# Tuning a Typewriter

A Markovian adventure in optimizing historical typewriter layouts

#### Tuesday, November 20, 2018 · 3 min read

I recently read this Atlantic piece on input methods for computers, and it reminded me of a mathematical adventure I had this summer that I should have blogged about at the time.

Back in July, I was exploring the City Museum of New York when I came across this lovely Crown typewriter from the late 1800s. By our modern standards, it uses a rather clunky input mechanism: you manually shift the pointer to the character you want to type, press the button, rinse, repeat.

“What a waste of time,” you say. Ah, but even in the late 19th centure time was the essential ingredient, and in the modern world there was no time. Notice, then, that the designers of the Crown typewriter did not place the letters in alphabetical order. Instead, the they placed commonly-together letters near each other. You can type “AND” and “THE” rather quickly with just 2 shifts apiece; “GIG,” on the other hand, takes 15 shifts from the G to the I, and 15 shifts back to the G.

The question, then, begs to be asked: is this the *most efficient* permutation
of letters? For example, Q and U are on opposite ends of the typewriter; surely
it would be better to put them together?

I have a doubly disappointing answer to this question: first, this is *not* the
most efficient permutation of letters (based on my digraph frequency map), but
I also don’t *know* what the most efficient permutation is! That is, I’ve found
permutations that are more efficient, but cannot prove that they are optimal
— after all, exploring all 26-factorial permutations is not an option.

My “cost” metric here is defined as “Ignoring non-alphabetic characters, how
many shifts does it take to type all of *Pride and Prejudice* followed by all
of *The Time Traveller* followed by all of *The Adventures of Sherlock
Holmes*?” (All three are classic 19th-century novels available from Project
Gutenberg.)

By this metric, the naive alphabetical order (`ABCDEFGHIJKLMNOPQRSTUVWXYZ`

)
requires a whopping 9,630,941 shifts. In comparison, the Crown Typewriter
(`XQKGBPMCOFLANDTHERISUWYJVZ`

) requires only 6,283,692 shifts. But the
ComfortablyNumbered typewriter (`ZKVGWCDNIAHTESROLUMFYBPXJQ`

) requires a mere
5,499,341 shifts. This means we can save nearly one in eight shifts from the
Crown typewriter!

I found this permutation with the following algorithm: start with a random permutation, then “optimize” it by repeatedly swapping characters such that the post-swap permutation has a lower cost than the pre-swap permutation. Continue “optimizing” until no further swaps can be made. Now, do this procedure for a large number of random starting permutations, and pick the lowest-cost optimized permutation.

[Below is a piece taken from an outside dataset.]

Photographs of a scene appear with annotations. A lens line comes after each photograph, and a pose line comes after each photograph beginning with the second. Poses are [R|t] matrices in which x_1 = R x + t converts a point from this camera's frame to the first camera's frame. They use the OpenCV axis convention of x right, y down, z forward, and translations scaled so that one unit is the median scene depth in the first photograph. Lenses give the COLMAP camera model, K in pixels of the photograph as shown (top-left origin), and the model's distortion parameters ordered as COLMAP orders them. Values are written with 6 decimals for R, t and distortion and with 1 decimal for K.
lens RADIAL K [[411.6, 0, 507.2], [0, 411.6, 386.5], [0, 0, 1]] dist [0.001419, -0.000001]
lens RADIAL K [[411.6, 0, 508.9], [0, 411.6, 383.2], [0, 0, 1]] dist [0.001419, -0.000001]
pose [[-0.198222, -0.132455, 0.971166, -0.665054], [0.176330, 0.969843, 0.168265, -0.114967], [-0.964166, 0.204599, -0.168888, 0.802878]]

Encouragingly, it turns out that many different random starts get optimized to my solution. What do I mean by that? Well, the graph below shows two datasets: the costs of 1,000 random permutations and the costs of those permutations once optimized. Clearly, optimization is doing great good.

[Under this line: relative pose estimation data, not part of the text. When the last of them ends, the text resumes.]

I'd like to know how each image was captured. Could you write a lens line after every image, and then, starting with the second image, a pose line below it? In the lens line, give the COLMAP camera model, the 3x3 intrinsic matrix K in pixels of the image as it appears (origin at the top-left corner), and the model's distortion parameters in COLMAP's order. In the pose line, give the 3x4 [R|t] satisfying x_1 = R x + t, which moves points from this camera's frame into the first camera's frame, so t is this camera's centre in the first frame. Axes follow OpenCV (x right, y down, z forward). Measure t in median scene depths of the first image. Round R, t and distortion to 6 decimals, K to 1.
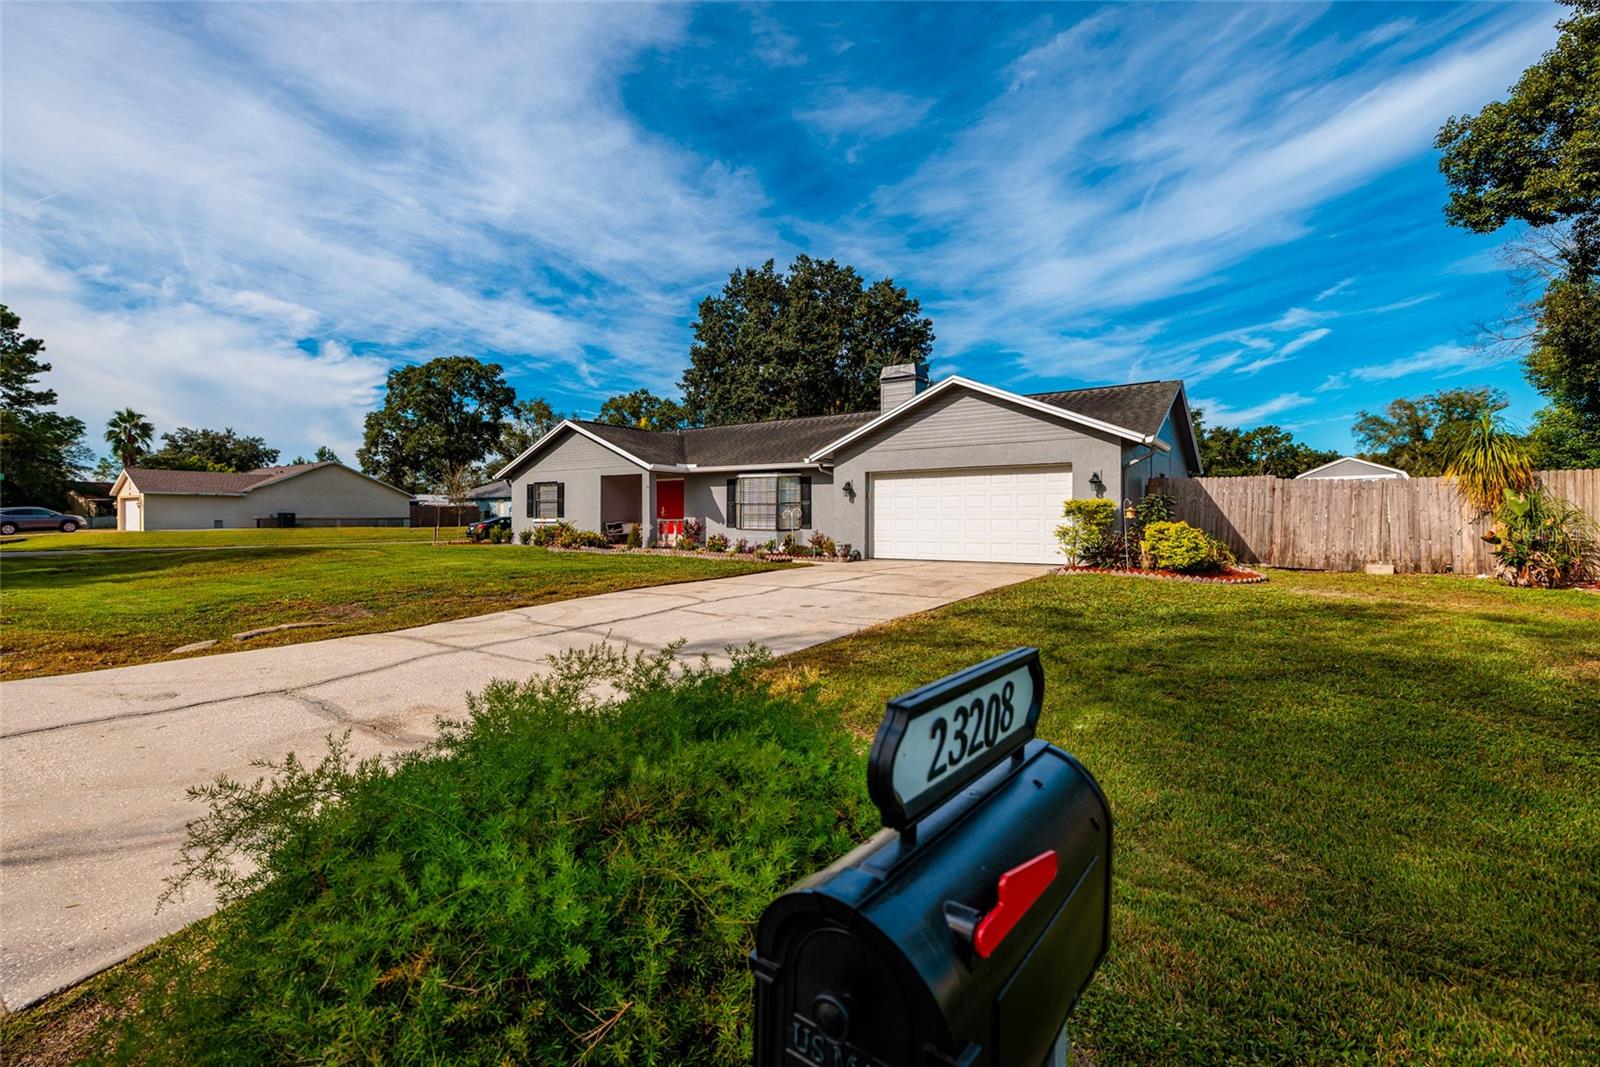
lens RADIAL K [[723.0, 0, 768.3], [0, 723.0, 559.3], [0, 0, 1]] dist [0.000591, -0.000362]
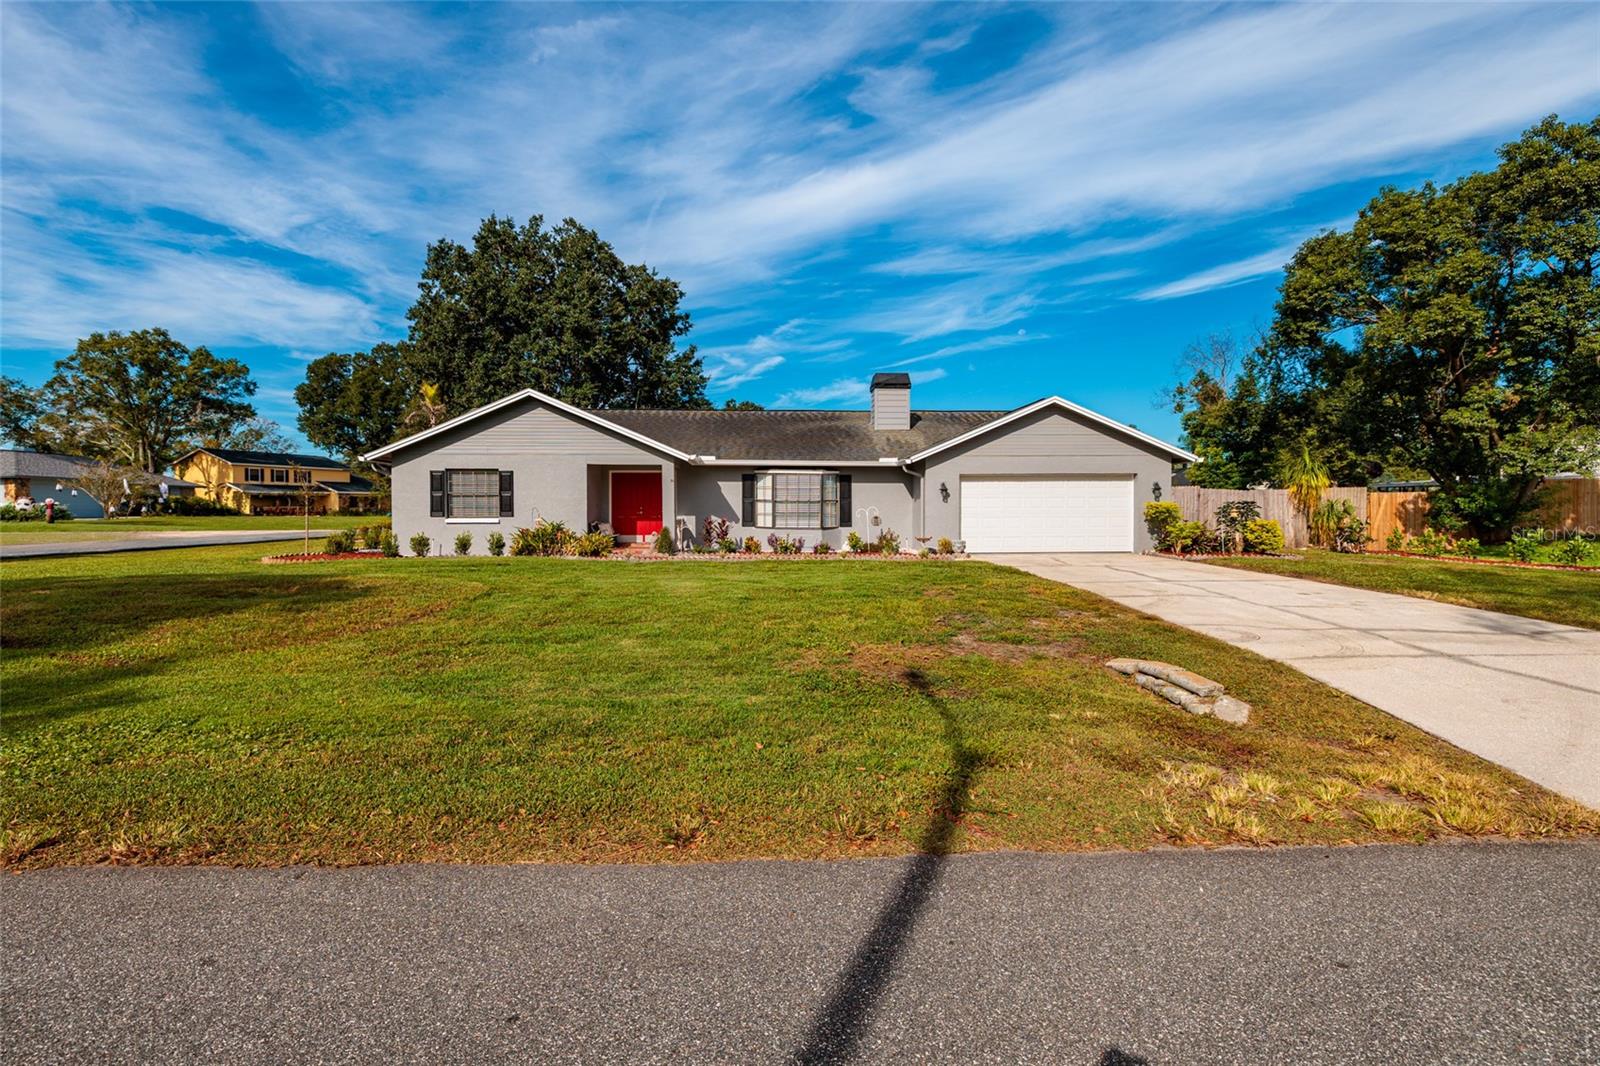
lens RADIAL K [[719.9, 0, 747.7], [0, 719.9, 601.7], [0, 0, 1]] dist [0.005007, -0.000751]
pose [[0.777046, -0.083348, 0.623901, -0.112659], [0.037331, 0.995552, 0.086503, -0.004869], [-0.628336, -0.043926, 0.776701, 0.048004]]
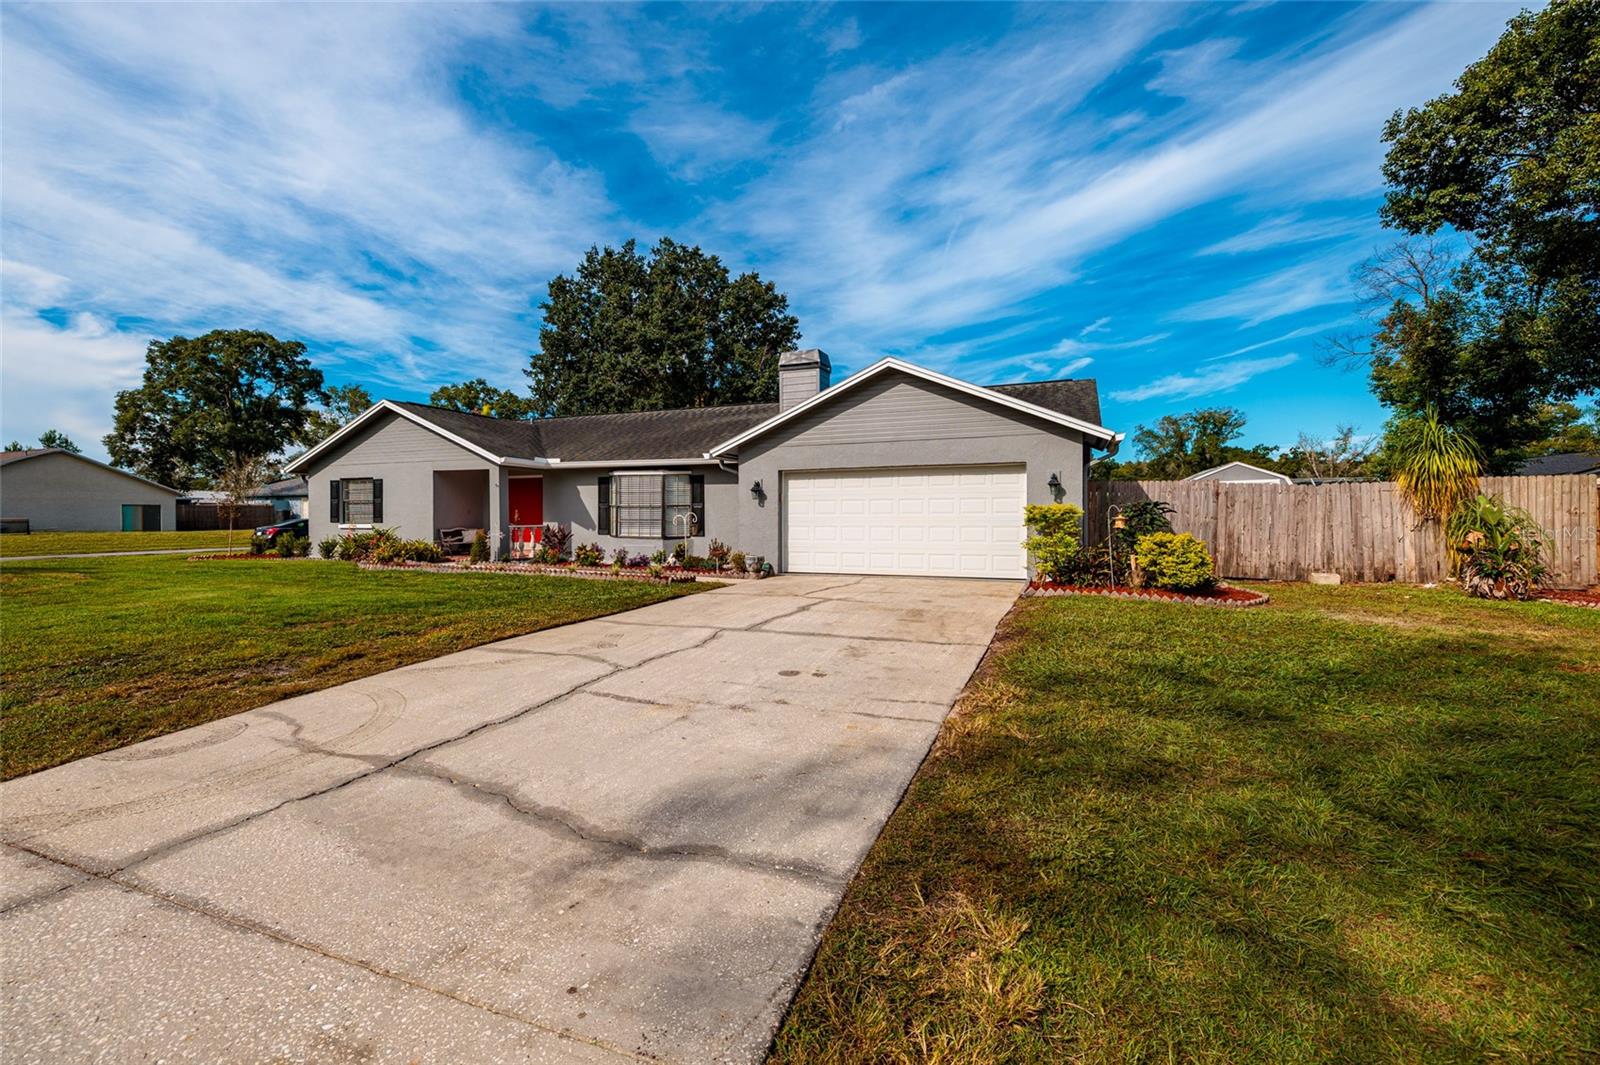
lens RADIAL K [[682.1, 0, 779.2], [0, 682.1, 530.0], [0, 0, 1]] dist [0.006413, -0.000046]
pose [[0.969733, -0.008006, 0.244036, -0.008317], [0.016445, 0.999334, -0.032564, -0.003525], [-0.243613, 0.035592, 0.969219, 0.032021]]
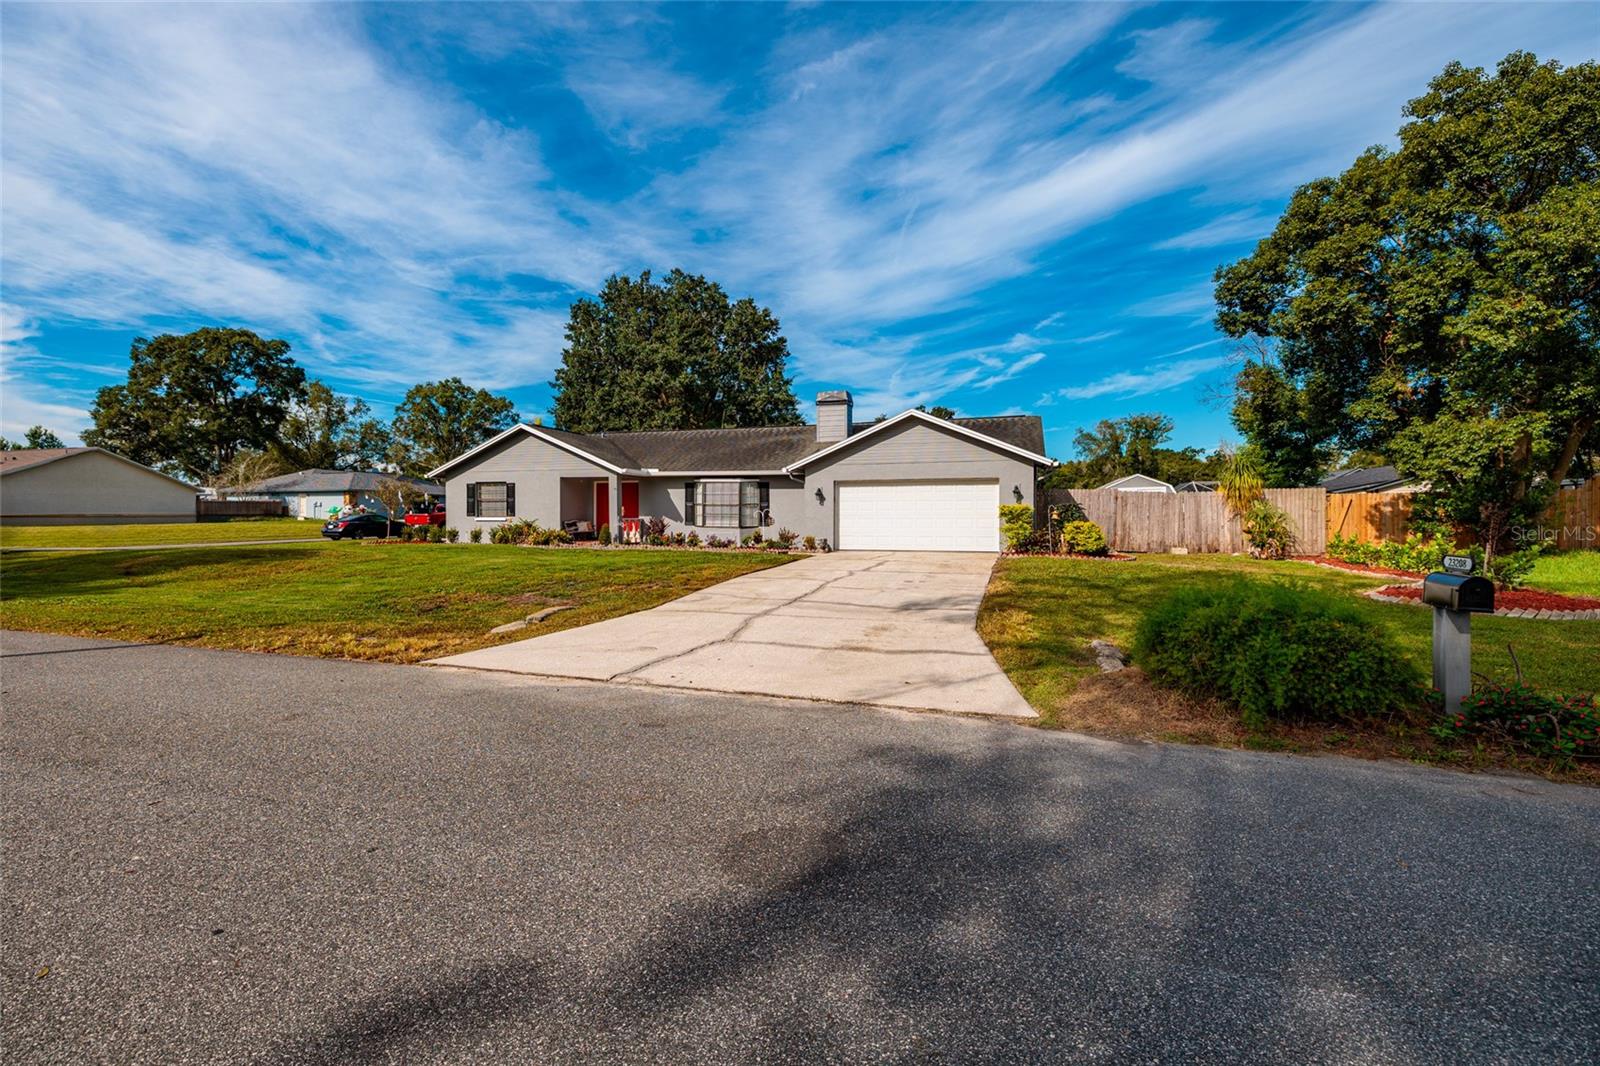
lens RADIAL K [[720.3, 0, 761.7], [0, 720.3, 602.3], [0, 0, 1]] dist [0.008045, -0.000149]
pose [[0.953121, -0.037085, 0.300307, -0.050925], [0.016943, 0.997445, 0.069403, 0.000042], [-0.302113, -0.061062, 0.951314, -0.021941]]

But let’s zoom in on the optimized permutations. Notice that the two
lowest-cost bars are almost an order of magnitude more frequent than the
remaining bars. In fact, the lower-cost bar’s “bucket” in the histogram is
populated *only* with permutations of cost 5499341! This suggests that 5499341
is a “hard ceiling” for my optimizer, rather than the furthest point on the tip
of a long tail that my optimizer samples from.

Of course, this is no proof: there might be a single highly-efficient
permutation that is hard to reach by optimizing a random permutation. But that
*feels* unlikely!

So: I leave this as an open problem for readers to explore.

Update (Dec 15): I found this blog post by Dennis Yurichev that tackles the same problem, but restated as “in what order do I mount these devices on a rack if I want to minimize the total length of cables between them”? Dennis finds an optimal solution for 8 devices with Z3… perhaps the solution scales to 26 “devices”? Intriguingly, his post was published just weeks before my visit to the City Museum!

Update (Jan 28): @rjp on Github has posted a blog post with

severalnew approaches to this problem!Update (May 21, 2020): I discovered that back at the end of 2018, a bunch of optimization theory researchers wrote

severalblog posts inspired by this problem. See Nathan Brixius’s post and a five-post series by Paul Rubin. Amazing!Update (July 3, 2020): I discovered that Peter Norvig spent some time thinking about this question for 2D gesture-based keyboards (e.g. “Swype”). Relatedly see this blog post by Jason Cole.

Update (Sept 12, 2020): Found yet another attack on the problem!